P&Z approves 107-unit development north of airport

By Zach Hagadone
Reader Staff

Sandpoint Planning and Zoning Commission members voted 5-2 on Nov. 16 to approve a conditional use permit that would clear the way for 107 multi-family housing units on 8.5 acres of land immediately  northwest of the Sandpoint Airport runway.

The property has been in the headlines since 2019, when the Tillberg family, who previously owned it, came forward with a rezone request to a mixed-use designation.

An aerial photo of the Sandpoint Airport with property lines highlighted. Courtesy city of Sandpoint.

That vote went in the Tillbergs’ favor, after what Maureen Tillberg at the time called a “nightmare” process, and the land is now owned by Coeur d’Alene-based Anton Mini Storage, which is proposing the multi-family housing development.

The live stream from City Hall malfunctioned Nov. 16, the result of power surges related to the severe windstorms that buffeted the region in recent days, so Planning and Zoning Commission Chairman Jason Welker provided the Reader with a follow-up report Nov. 17, saying that, “Ultimately the only real concern came from the airport.
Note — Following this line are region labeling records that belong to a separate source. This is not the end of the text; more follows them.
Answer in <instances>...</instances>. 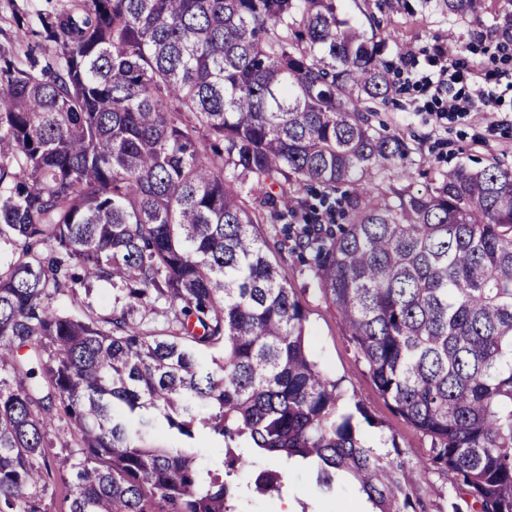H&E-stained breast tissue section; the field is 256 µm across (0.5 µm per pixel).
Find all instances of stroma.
Segmentation results:
<instances>
[{"label": "stroma", "instance_id": "1", "mask_svg": "<svg viewBox=\"0 0 512 512\" xmlns=\"http://www.w3.org/2000/svg\"><path fill=\"white\" fill-rule=\"evenodd\" d=\"M341 0V15L368 26L371 13H379L378 37L388 48L382 56L396 84L391 99L377 104L373 124L383 134L407 143L403 167L411 180L398 178L391 166L379 178L381 187H411L422 191L441 174L464 163L481 168L491 162L512 167V0H485L478 16H451L439 0ZM457 74L452 90L470 95L480 86L495 88L498 98L472 112H452L446 95L437 93L434 80ZM277 270L293 288L306 315L307 340L315 361L331 378L339 380L347 405L358 404L371 421L360 424L366 440L382 451L399 449L406 468L422 467L414 485L419 512H448L452 485L446 474L428 468L430 441L392 408L372 382L363 362L341 326L335 307L318 288L312 274L289 247L276 254ZM272 462L255 457L251 471L231 472L240 488L238 512H281L294 501L304 512H349L359 492L341 483L329 501H322L315 474L305 467L284 469L281 495L256 492L257 472Z\"/></svg>", "mask_w": 512, "mask_h": 512}]
</instances>
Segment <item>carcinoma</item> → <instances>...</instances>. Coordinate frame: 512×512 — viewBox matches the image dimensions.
Returning <instances> with one entry per match:
<instances>
[{
	"label": "carcinoma",
	"mask_w": 512,
	"mask_h": 512,
	"mask_svg": "<svg viewBox=\"0 0 512 512\" xmlns=\"http://www.w3.org/2000/svg\"><path fill=\"white\" fill-rule=\"evenodd\" d=\"M337 2L66 0L14 18L0 45V512H42L56 479L67 512H235L203 434L310 459L321 493L340 476L371 512H417L404 464L362 440L312 359L263 223L307 255L380 394L467 491L452 512H512V168L382 191L379 172L408 153L364 106L392 93L387 43ZM443 5L475 16L484 0ZM94 281L112 283L106 315L85 301ZM254 485L279 494L282 475Z\"/></svg>",
	"instance_id": "cac0c4a2"
}]
</instances>
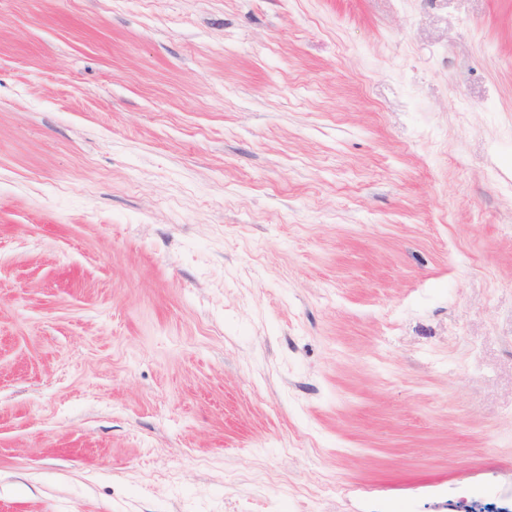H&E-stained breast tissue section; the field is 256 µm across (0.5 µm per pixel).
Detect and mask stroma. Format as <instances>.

The neighbors kind of accepted that it was going to happen.” 

He voted in favor of the conditional use permit clearing the way for consideration by the City Council, citing the need for more stock to bring down the cost of housing amid an unprecedented pricing crunch that has pinched local residents in need of a roof over their heads. 

“This is valuable real estate,” said Welker.

As in 2019, opponents of the rezone and subsequent development pointed to the proximity of the property to the airport, raising safety concerns as well as worries that it might imperil the airport itself — which speakers at the meeting and after underscored provides about 400 jobs and upwards of $50 million in revenue per year.

“The line that we kept hearing was the airport provides 400 jobs and tens of millions of dollars … If we jeopardize that with higher density it’s a threat to the economic strength of the community,” Welker said.

Commission member Forrest Schuck — a pilot, Realtor and whose brother, David Schuck, serves as airport manager — expressed the most robust opposition to the CUP. Reached by phone Nov. 17, Schuck said, “It’s never a good idea to have high density around an airport.”

He said the 2019 rezone of the property in question was “really stupid,” as it opened the way for high-density development within the safety areas around the airport, as well as putting in jeopardy the airport’s ability to secure grant funding.

He called the move “inappropriate zoning” and cited bodies such as the Federal Aviation Administration’s stance of “strongly oppos[ing] any residential around airports,” which among other entities shy away from giving funding to facilities that may pose an especial hazard to their surroundings.

Welker told the Reader that the cow is already out of the barn when it comes to development around the airport, and the benefits outweigh the risks: “’It’s, like, a fifth of Sandpoint is in the ‘inner critical zone,’” he said, noting that Farmin-Stidwell Elementary is within the airport’s safety zone. 

That’s a fact of Sandpoint life, he suggested, underscoring that the Planning and Zoning Commission voted to include a couple of conditions on the CUP, requiring that all lease agreements in the future multi-family development include a fair use disclosure related to noise and air pollution.

“Renting an apartment there, they should expect noise, fumes, — anything that goes along with living next to an airport,” Welker said. “That’s just to provide some protection for the airport.”

Schuck told the Reader that the disclosure agreement was sound and fury amounting to very little, worrying that, “When you get a lot of people moving in around an airport it gets bad. … These complaints [about noise and pollution[ tend to turn into lawsuits,” he said. 

“They’re not compatible uses,” he said of residential and airport uses. 

“We do not appreciate our airport enough in Sandpoint,” Schuck said, adding that he’s all in for increased housing development, “just not here.”